I would like to make sure that if github is down that I can still build my Ocaml project via opam. The way my builds work is a fresh build VM on every build that installs everything via opam and then produces my artifact.

What are the best practices in terms of maintaining local copies of all dependencies? Is it easy to maintain an opam cache on, say, S3, that all of my installs will go through?

1 Like

If I had this concern I’d create an opam local switch and see if copying my project’s _opam directory to the build VM after I clone my project into it but before I run the build works.

You could build and upload a Docker image containing your project build dependencies already built and in the dune cache, and start every build from there. The image would need to be rebuilt every time dependencies changes, which would be annoying and time-consuming, but when dependencies don’t change it should be fast because it would just download the image and start the build there.

Another option would be to use Nix as a dependency management system, and Cachix as a build artifact caching service. It would definitely need more setup, but would give you a fine-grained build dependency artifact cache.

Actually, what’s your specific concern with GitHub? That you may have a networking issue that makes GitHub inaccessible, or that GitHub itself could have robustness issues that seize your workflow?

FWIW, this is something companies worry about quite a bit.

Google opted not to use GitHub to coordinate Chrome and Android open source development because (among other reasons) they were concerned about GitHub’s single point-of-failure. At the time GitHub was only able to serve out of one datacenter. Instead Google developed a multi-master Git service and their own CR/CI system, Gerrit.

Presumably Microsoft also learned that they were becoming very strategically dependent on GitHub and solved this problem by acquiring them.

I believe GitHub has addressed the all-eggs-in-one-datacenter concern since then though.
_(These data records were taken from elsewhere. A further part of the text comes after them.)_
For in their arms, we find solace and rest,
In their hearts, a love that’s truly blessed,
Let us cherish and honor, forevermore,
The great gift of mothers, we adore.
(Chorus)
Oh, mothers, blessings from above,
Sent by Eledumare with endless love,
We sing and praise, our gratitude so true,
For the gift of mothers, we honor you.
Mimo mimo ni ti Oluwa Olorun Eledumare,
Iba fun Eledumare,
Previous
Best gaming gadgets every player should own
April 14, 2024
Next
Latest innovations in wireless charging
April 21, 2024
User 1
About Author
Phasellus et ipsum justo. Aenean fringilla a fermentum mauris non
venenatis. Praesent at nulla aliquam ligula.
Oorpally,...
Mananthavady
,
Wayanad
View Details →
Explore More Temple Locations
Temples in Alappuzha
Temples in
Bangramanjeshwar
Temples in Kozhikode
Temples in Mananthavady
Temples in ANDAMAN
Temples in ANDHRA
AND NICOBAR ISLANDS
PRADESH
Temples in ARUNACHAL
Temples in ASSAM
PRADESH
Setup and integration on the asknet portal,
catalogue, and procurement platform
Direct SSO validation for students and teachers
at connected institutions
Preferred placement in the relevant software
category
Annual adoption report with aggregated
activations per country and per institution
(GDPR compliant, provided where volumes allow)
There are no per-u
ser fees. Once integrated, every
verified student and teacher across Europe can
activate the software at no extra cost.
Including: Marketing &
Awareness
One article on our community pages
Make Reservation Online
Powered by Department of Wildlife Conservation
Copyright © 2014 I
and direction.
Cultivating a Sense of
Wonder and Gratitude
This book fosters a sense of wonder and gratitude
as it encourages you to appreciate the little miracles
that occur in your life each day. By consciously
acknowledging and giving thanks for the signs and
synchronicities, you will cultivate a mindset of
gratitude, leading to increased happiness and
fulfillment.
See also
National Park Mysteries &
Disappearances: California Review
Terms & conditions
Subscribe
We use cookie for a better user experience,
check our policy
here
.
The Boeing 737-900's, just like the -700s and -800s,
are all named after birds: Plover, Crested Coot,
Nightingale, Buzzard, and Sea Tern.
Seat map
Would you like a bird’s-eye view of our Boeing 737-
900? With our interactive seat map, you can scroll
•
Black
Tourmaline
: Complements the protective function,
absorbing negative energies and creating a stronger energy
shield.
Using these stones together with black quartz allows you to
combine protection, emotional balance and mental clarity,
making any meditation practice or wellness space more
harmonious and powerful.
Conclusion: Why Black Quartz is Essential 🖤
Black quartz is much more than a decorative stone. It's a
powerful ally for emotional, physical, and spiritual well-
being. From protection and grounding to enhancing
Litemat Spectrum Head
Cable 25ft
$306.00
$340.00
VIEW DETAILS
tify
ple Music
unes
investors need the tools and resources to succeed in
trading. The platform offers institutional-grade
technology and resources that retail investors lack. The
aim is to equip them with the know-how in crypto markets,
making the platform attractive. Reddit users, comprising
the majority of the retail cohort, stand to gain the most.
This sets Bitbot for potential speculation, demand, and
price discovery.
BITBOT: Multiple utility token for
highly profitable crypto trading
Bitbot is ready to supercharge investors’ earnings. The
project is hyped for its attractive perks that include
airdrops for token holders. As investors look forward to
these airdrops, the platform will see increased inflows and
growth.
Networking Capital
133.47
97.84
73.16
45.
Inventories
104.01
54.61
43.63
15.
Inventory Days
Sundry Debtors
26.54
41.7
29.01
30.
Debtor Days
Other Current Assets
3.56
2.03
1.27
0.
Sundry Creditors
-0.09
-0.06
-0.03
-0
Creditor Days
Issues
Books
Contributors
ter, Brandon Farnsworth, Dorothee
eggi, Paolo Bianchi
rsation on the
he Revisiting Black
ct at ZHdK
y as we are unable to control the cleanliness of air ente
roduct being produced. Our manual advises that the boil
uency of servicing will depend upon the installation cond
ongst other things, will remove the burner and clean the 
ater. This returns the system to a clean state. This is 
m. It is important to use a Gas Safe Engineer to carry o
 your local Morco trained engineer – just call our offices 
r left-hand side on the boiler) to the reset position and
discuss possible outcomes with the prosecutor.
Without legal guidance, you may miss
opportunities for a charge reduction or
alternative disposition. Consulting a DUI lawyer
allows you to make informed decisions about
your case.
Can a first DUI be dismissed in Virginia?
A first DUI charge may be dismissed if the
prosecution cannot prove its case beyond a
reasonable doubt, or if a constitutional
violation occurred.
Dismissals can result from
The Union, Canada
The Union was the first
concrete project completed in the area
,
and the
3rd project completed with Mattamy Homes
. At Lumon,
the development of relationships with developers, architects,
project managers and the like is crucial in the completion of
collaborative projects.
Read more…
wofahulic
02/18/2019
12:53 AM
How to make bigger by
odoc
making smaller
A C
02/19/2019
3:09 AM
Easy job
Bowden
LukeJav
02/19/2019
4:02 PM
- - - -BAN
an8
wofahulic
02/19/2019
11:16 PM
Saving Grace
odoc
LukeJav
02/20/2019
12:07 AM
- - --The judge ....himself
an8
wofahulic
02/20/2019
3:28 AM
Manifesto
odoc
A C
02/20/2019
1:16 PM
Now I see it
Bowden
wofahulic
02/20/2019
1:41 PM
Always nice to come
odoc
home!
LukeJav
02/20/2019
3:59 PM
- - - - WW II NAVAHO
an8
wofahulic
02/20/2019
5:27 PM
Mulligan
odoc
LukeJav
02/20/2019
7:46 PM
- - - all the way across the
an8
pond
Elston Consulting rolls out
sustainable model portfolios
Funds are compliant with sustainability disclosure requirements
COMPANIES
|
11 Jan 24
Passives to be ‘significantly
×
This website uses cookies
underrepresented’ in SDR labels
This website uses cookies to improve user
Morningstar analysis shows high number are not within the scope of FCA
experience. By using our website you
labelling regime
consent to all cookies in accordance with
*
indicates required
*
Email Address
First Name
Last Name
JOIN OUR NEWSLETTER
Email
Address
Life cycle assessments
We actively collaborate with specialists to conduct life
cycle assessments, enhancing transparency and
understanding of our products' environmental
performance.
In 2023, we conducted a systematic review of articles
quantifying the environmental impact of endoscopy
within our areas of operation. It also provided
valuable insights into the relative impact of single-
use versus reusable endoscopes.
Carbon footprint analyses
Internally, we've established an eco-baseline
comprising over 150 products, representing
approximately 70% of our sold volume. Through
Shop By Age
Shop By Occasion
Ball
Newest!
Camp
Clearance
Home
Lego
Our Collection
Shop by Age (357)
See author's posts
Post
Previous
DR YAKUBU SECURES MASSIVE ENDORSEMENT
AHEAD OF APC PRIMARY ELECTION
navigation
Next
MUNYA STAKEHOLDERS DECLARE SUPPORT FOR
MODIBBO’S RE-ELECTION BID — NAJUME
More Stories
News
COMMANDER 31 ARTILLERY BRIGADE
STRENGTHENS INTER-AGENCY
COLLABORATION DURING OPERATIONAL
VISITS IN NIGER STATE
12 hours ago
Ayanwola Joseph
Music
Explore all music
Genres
There are several levels of cache used by opam.
① normally, it does not rely on github servers, unless you manually configured it to use the git repo rather than the one at opam.ocaml.org
② package archives are mirrored at opam.ocaml.org too, which is the primary source opam will try to fetch from
③ and unless you run opam clean, archives are kept locally in ~/.opam/download-cache

Of course, if you use the repo through git directly, that may disable the use of the remote cache ; or you may have packages bound to git urls.
At least for the former, you can manually configure: archive-mirrors: "https://opam.ocaml.org/cache" in ~/.opam/config to have opam attempt to use the cache there unconditionally of where the package definition was found.

Last, generating a local cache is quite easy:

  • git clone opam-repository
  • optionally, use opam admin filter from the clone dir not to cache the entire repo…
  • run opam admin cache to fetch all archives locally
  • use that local repo through opam repo add --all, or just configure the cache dir globally as above (using a file: URL)
2 Likes

I also asked a similar question some time ago: How to setup local OPAM mirror

TLDR; there is no easy step-by-step guide, so I opened a bug to document/change opam for easier process of setting up the local or a regional mirror: https://github.com/ocaml/opam/issues/4103

A related option that we use (to keep facebook build machines from DOSing opam or github) is to build a tarball of the dependencies based on a lock file using the extract_mini_repository script. This has worked well for us, but I guess that you need to be willing to go to a lockfile based workflow or you will be churning dependencies very often and have significant skew between local and CI builds.

1 Like